Troubleshooting and Tips

Don't see any traffic after integrating?

Ensure the Webhook URL and API Key match exactly what's shown in your Scrunch app.
Check that your Content-Type header matches the body format (application/json for single events, application/x-ndjson for batches).
Confirm your timestamp is a Unix epoch in seconds, not milliseconds.
Confirm you included all required fields (see Step 2).
Wait 5–10 minutes after the first successful request.

Getting a 422 error?

Validate your request body against the schema in Step 2.
Make sure status_code is an integer (not a string like "200").
Make sure timestamp is a number, not an ISO string.

Getting a 429 error?

You're being rate limited.
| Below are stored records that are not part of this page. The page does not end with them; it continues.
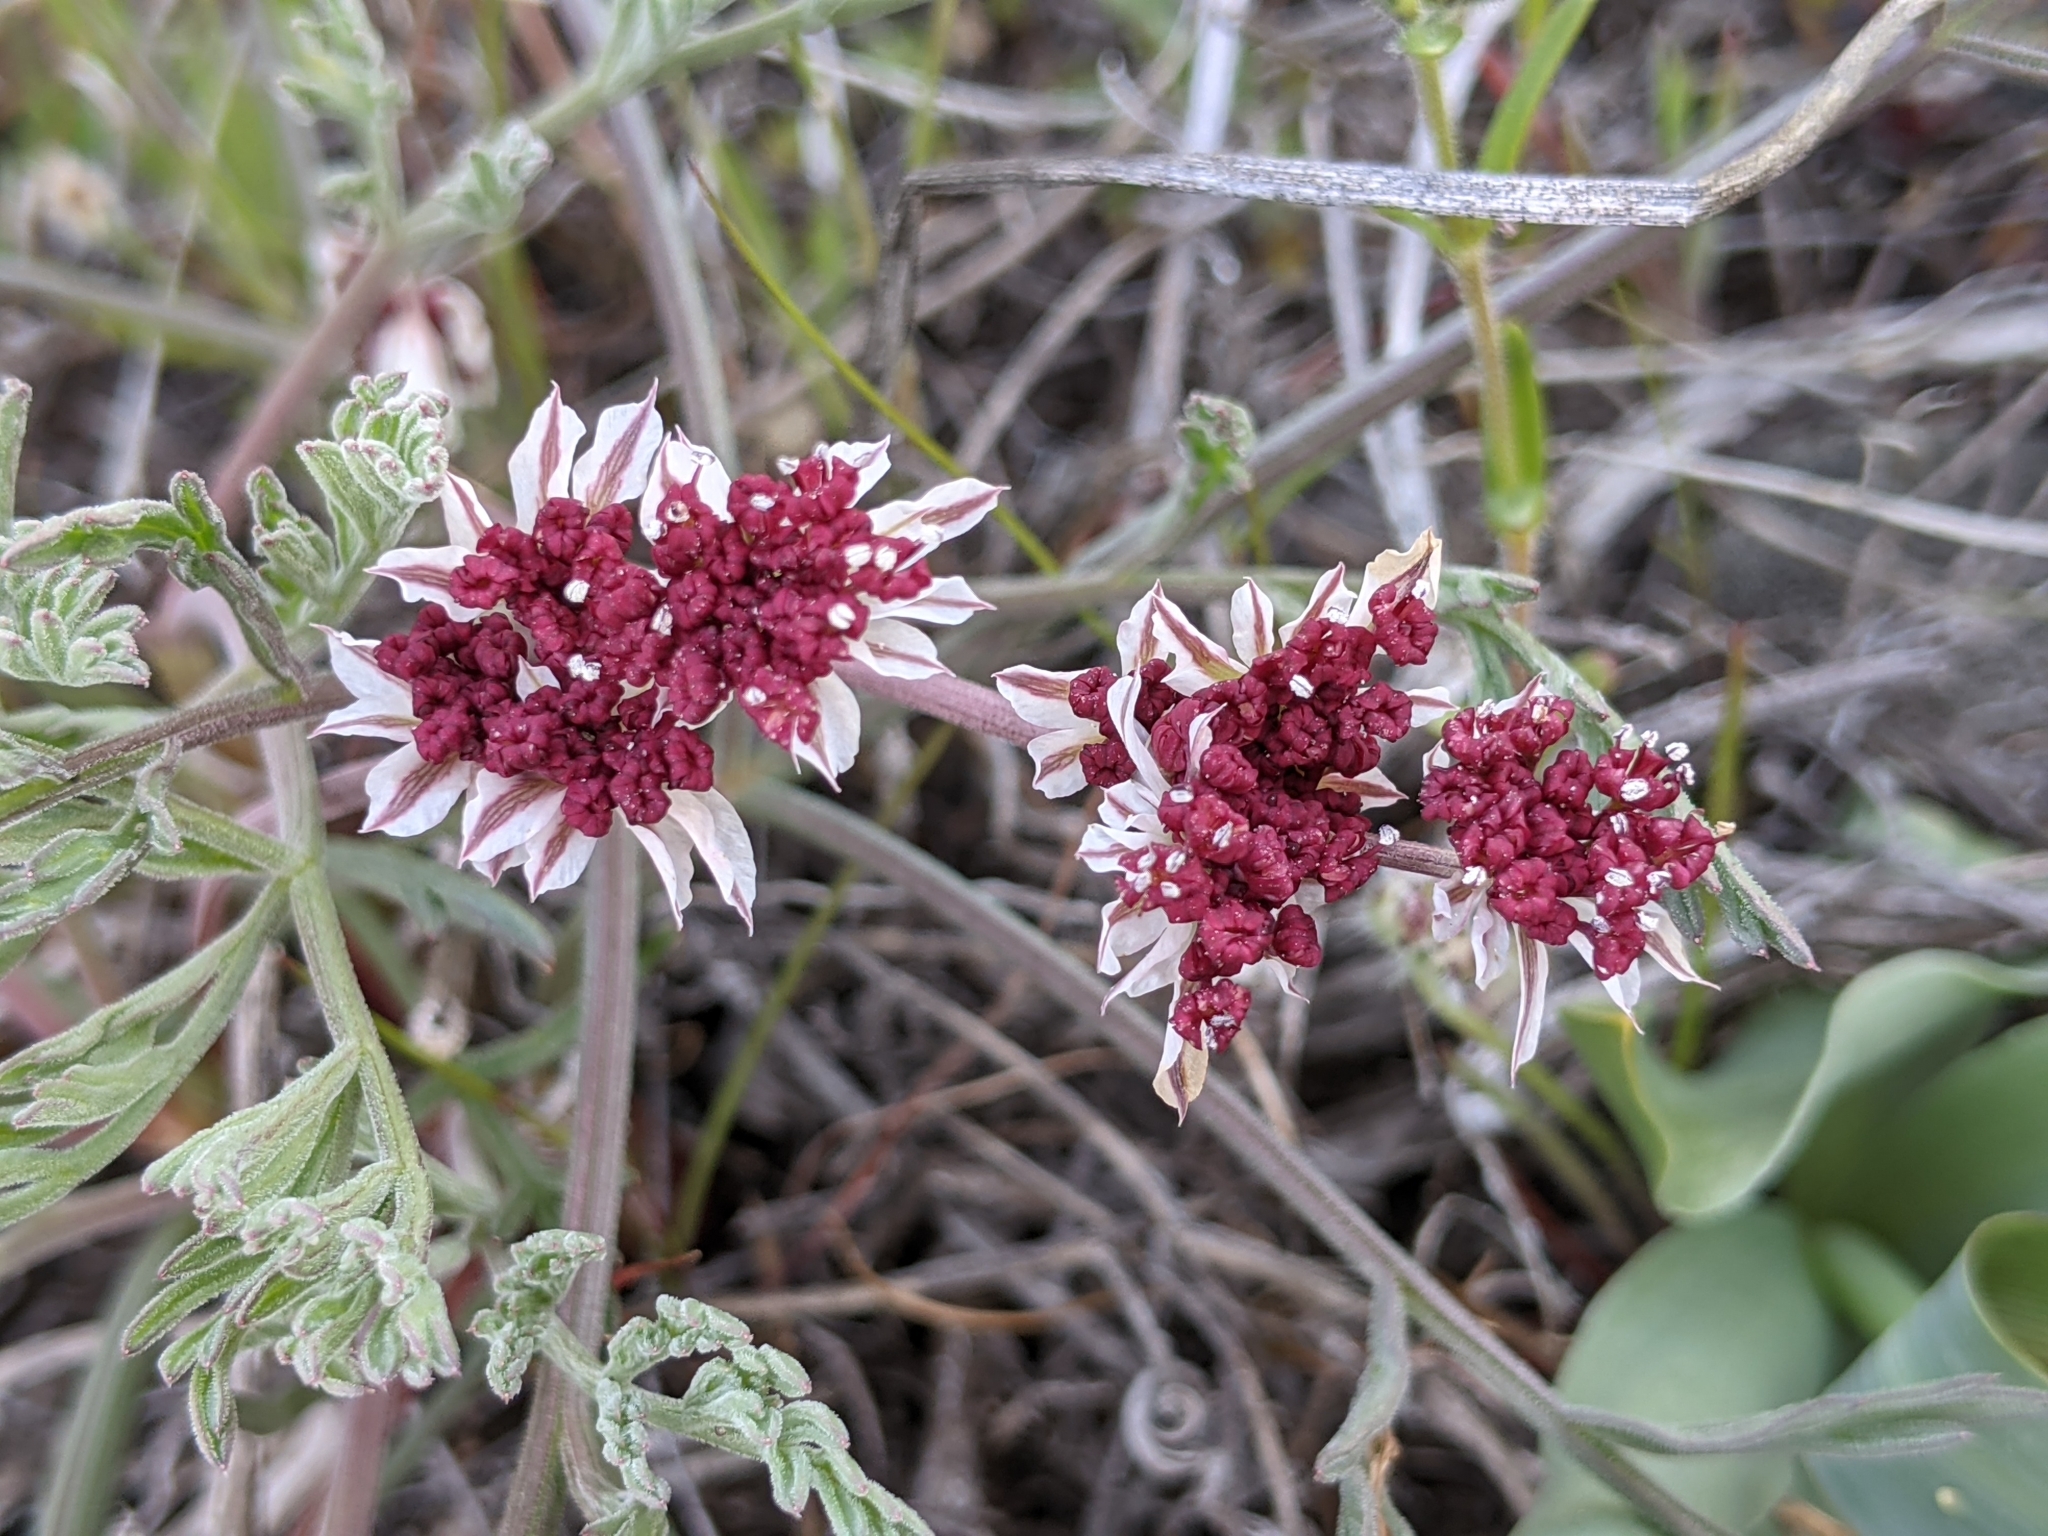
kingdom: Plantae
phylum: Tracheophyta
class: Magnoliopsida
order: Apiales
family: Apiaceae
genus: Lomatium
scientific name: Lomatium hooveri
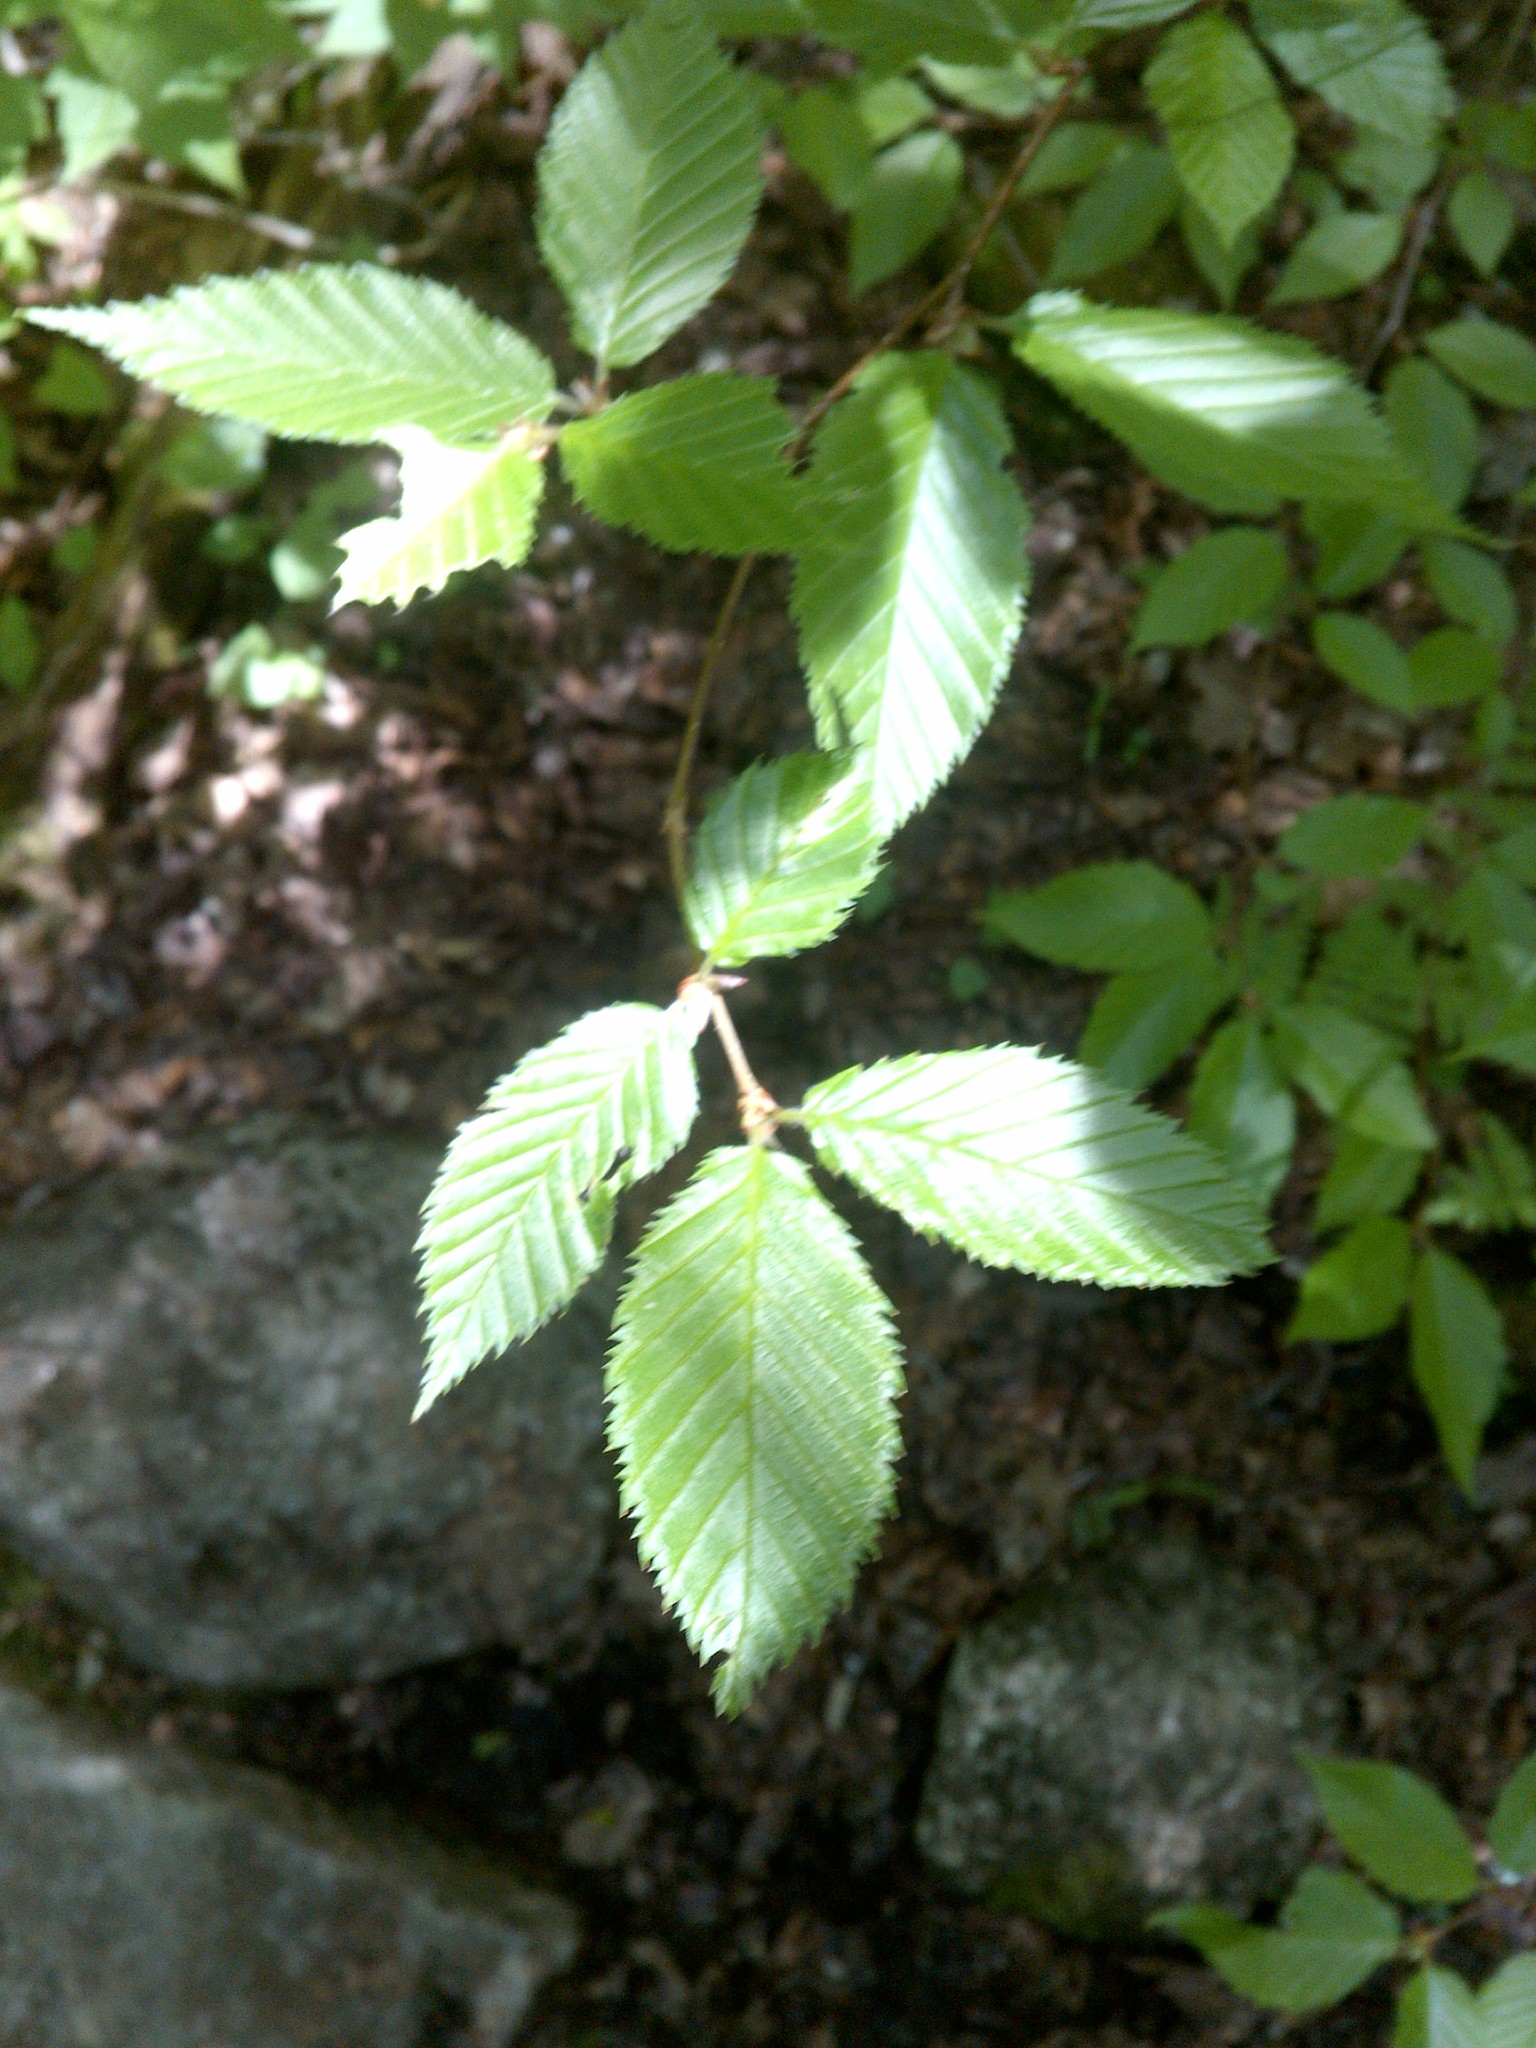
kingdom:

Implement exponential backoff and respect the Retry-After response header.

Tips for better results

Use NDJSON batching to reduce request overhead for high-traffic sites.
Keep batch sizes under 1 MB uncompressed for optimal performance.
Always pass the original, unmodified User-Agent string from the incoming request — Scrunch uses it to classify the bot.
Exclude paths for static assets (CSS, JS, images) if you want cleaner data focused on content pages.
Include paths that serve PDFs — AI bots often request them.
If you manage multiple sites, repeat the process for each site in Scrunch. Never reuse credentials across sites.